_Exercise directions_. Reproduce every text line of the data below character for character, omitting the pictures.

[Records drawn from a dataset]
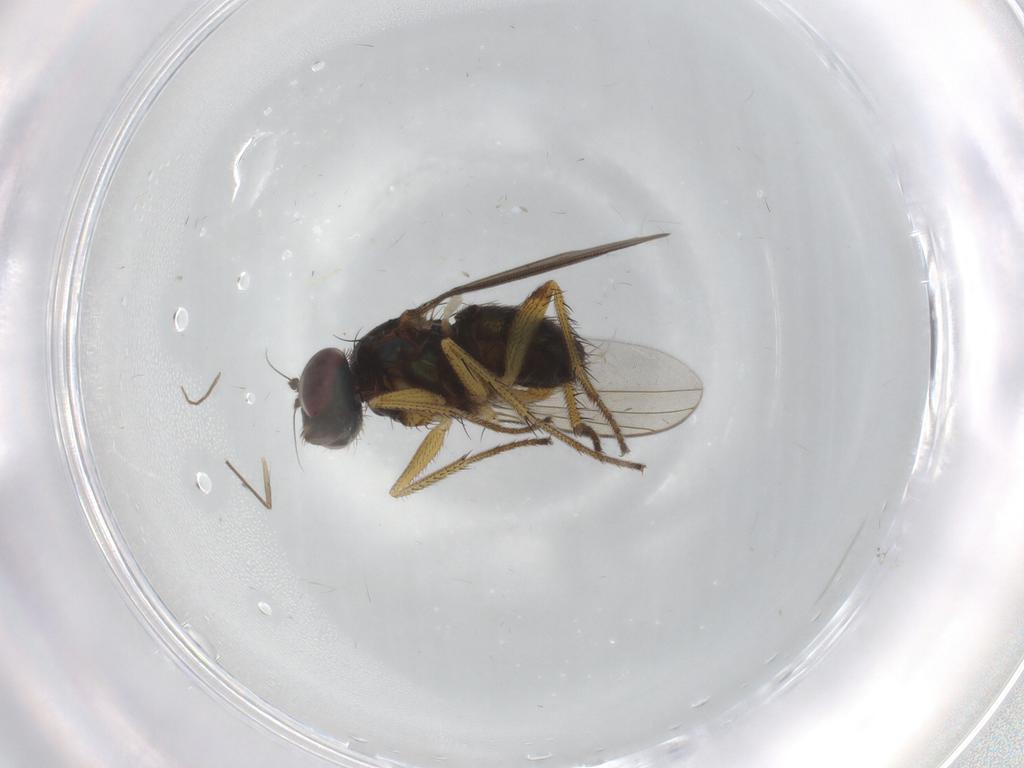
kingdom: Animalia
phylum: Arthropoda
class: Insecta
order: Diptera
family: Dolichopodidae
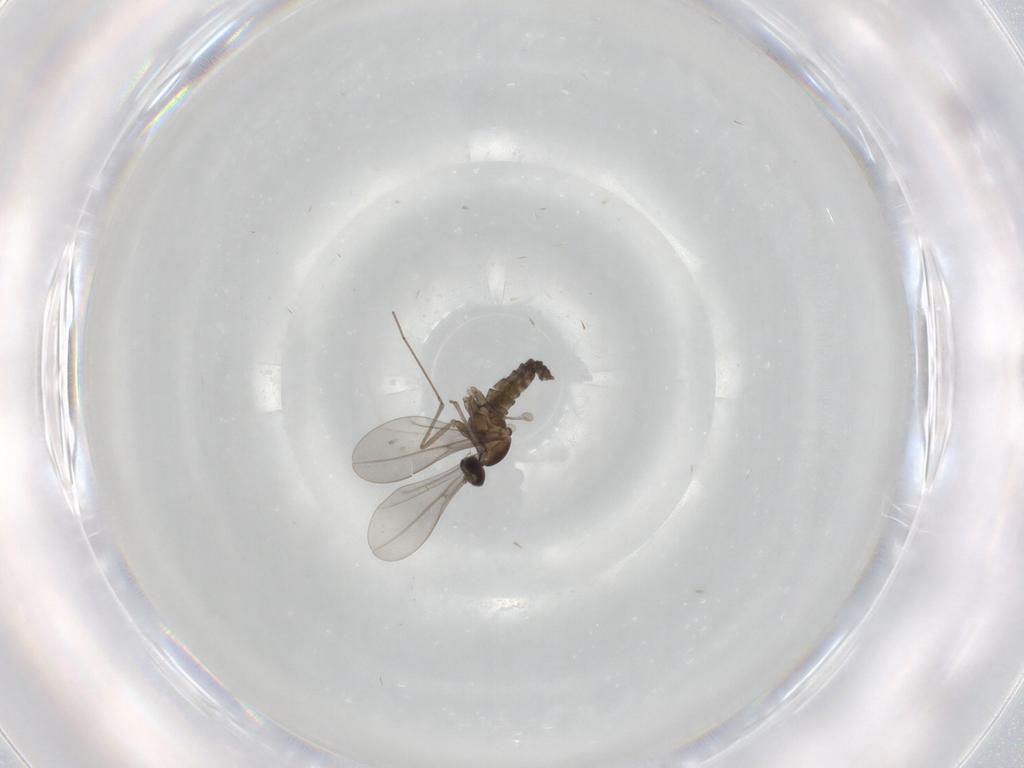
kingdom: Animalia
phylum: Arthropoda
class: Insecta
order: Diptera
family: Cecidomyiidae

_Solution for this problem_.
kingdom: Animalia
phylum: Arthropoda
class: Insecta
order: Diptera
family: Dolichopodidae
kingdom: Animalia
phylum: Arthropoda
class: Insecta
order: Diptera
family: Cecidomyiidae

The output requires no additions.